Till We Have Faces C. S. Lewis
Monstress Volume Three: Haven Marjorie Liu and Sana Takeda
And The Ocean Was Our Sky Patrick Ness and Rovina Cai
Bats of the Republic Zachary Thomas Dodson
The Drawing Lesson Mark Crilley
Feux Marguerite Yourcenar
Little Black Book of Stories A. S. Byatt
The Astonishing Color of After Emily X.R. Pan
Inkmistress Audrey Coulthurst
Another Phase Eloise Klein Healy
An Absolutely Remarkable Thing Hank Green
Puddin’ Julie Murphy
340 mps Léa Silhol
Girl Made of Stars Ashley Herring Blake
We’ll Fly Away Bryan Bliss
A Skinful of Shadows Frances Hardinge
The Lady’s Guide to Petticoats and Piracy Mackenzi Lee
Darius the Great Is Not Okay Adib Khorram

The Numbers:

  • Total books read: 74
  • Books in French: 7 (9%)
  • Books that were not novels: 30 (41%) (Well, this proportion leaps up every year! Non-fiction/miscellaneous: 2 (funny how weird things customers say in bookstores and a guide to dissertation writing wind up in the same  category); Short story/poetry collections: 13 (I think about one and a half were poetry); Graphic novels/comics: 6; Shorter works: 9 (includes fairy tales and Nick Bantock’s books)
  • Books read in translation: 3 (4%) (Italian to French: 2; Turkish to English: 1)
  • Books read for the first time: 71 (96%)
  • Books read not for the first time: 3 (4%)
  • Books written by women (where at least one co-author, co-editor, or contributor is a woman): 46 (62%)
  • Books by authors of color (obviously, how someone identifies can’t always be deduced from a name and an author photo, so this isn’t guaranteed to be 100% accurate): 17 (23%)
  • Books by category (as decided by me): Adult: 34 (46%); Young Adult: 31 (42%); Middle Grade or Younger: 6 (8%); Indeterminate: 3 (4%)

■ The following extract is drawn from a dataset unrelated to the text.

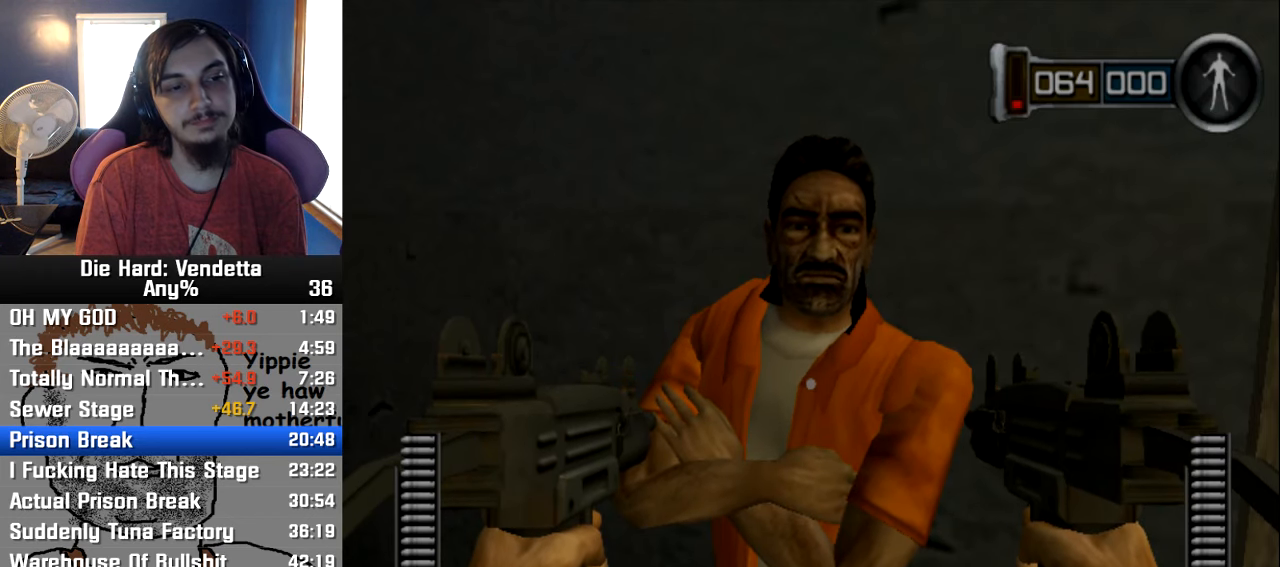
{"buttons": ["A"], "left_stick": "center", "right_stick": "center", "events": [[67, "A", "down"], [184, "A", "up"], [267, "A", "down"], [334, "A", "up"], [417, "A", "down"]]}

Finally, my favorite books of 2018 (no rereads, I didn’t set out to choose a certain number of books, and some of these choices are because the book made me think, even if I didn’t necessarily love the whole thing):

  • The Starlit Wood edited by Dominik Parisien and Navah Wolfe
  • The Language of Thorns Leigh Bardugo
  • Soie Alessandro Baricco, translated by Françoise Brun
  • That Inevitable Victorian Thing E. K. Johnston
  • Jane, Unlimited Kristin Cashore
  • The Small Rain Madeleine L’Engle
  • Amitié amoureuse Hermine Lecomte du Nouÿ
  • S. J. J. Abrams & Doug Dorst
  • Till We Have Faces C. S. Lewis
  • A Skinful of Shadows Frances Hardinge
  • The Lady’s Guide to Petticoats and Piracy Mackenzi Lee

2 thoughts on “The Books I Read in 2018

  1. I read Till We Have Faces in college and I don’t remember much of it, though I believe I found it very strange. Would you recommend Paper Menagerie? I’m curious about it!